# My new top bar hive - bees docile at night???



## erwkkkk08 (Mar 13, 2010)

Hi Milena,
My girls are very docile in the evening as well (I run 8 frames, not TBH), although you can't really be sure, even though my bees are really mellow, they have their days, and nights. I wouldn't count on them always being that way. Hope you have lots of luck.


----------



## Michael Bush (Aug 2, 2002)

The problems at night are:

1) things can change quickly.
2) they crawl, don't fly and are intent on stinging if they are attacking by crawling.

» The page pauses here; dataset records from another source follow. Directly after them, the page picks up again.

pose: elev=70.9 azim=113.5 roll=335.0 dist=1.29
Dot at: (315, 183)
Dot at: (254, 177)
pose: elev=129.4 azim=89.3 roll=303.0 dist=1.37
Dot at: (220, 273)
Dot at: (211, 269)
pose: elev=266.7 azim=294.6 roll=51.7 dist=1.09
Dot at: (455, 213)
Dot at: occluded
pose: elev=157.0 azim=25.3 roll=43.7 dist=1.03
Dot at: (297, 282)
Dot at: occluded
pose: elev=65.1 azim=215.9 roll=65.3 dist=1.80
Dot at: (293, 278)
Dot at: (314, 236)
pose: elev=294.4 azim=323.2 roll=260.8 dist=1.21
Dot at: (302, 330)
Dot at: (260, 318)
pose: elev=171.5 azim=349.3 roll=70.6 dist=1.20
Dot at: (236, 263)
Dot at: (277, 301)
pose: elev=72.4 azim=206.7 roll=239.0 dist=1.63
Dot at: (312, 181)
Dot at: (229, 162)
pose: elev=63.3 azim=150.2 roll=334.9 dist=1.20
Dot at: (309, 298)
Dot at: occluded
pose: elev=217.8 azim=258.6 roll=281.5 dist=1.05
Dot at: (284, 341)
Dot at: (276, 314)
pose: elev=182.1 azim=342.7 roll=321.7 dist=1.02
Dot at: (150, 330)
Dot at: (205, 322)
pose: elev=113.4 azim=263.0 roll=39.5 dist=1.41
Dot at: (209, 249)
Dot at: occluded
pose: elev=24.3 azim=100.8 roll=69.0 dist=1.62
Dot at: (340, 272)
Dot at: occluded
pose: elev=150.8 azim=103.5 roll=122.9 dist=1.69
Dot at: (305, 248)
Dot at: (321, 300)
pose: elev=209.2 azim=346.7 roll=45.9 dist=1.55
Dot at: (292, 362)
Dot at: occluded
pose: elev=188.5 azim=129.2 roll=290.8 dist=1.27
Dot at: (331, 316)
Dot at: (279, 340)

I've worked queen banks (a five to eight frame box with queens in cages) in the dark in order to ship queens that day (I have to leave for work in the dark and some people don't confirm until the last minute). It usually worked fine but they were a small amount of bees. I've tried putting wet supers on a hive that was quite docile in the daytime and gotten stung up very badly in a matter of seconds and the crawling, stinging bees were relentless.


----------



## Sam-Smith (Jul 26, 2009)

Yea thats what I have heard they crawl under clothes and everywhere, to sting, they tend to get twitchy/jumpy when bad weather is approaching I have found.


----------



## fatscher (Apr 18, 2008)

Michael Bush said:


> The problems at night are:
> 2) they crawl, don't fly and are intent on stinging if they are attacking by crawling.


Maybe the Nebraska bees crawl, but mine in Virginia fly! At night, they crawl for a few inches, crawl faster, then faster, then faster, and pretty soon they take off and... ...fly! Then they sting.

Milena, whenever a beekeeper tells you that a bee does or never does something, always be skeptical. Bees always find a way to defy what we beekeepers say they'll do. Are you a member of BANV living there in Fairfax?


----------



## milena (Apr 6, 2010)

Hi fatscher, yes I joined Banv and I am in fairfax city.


----------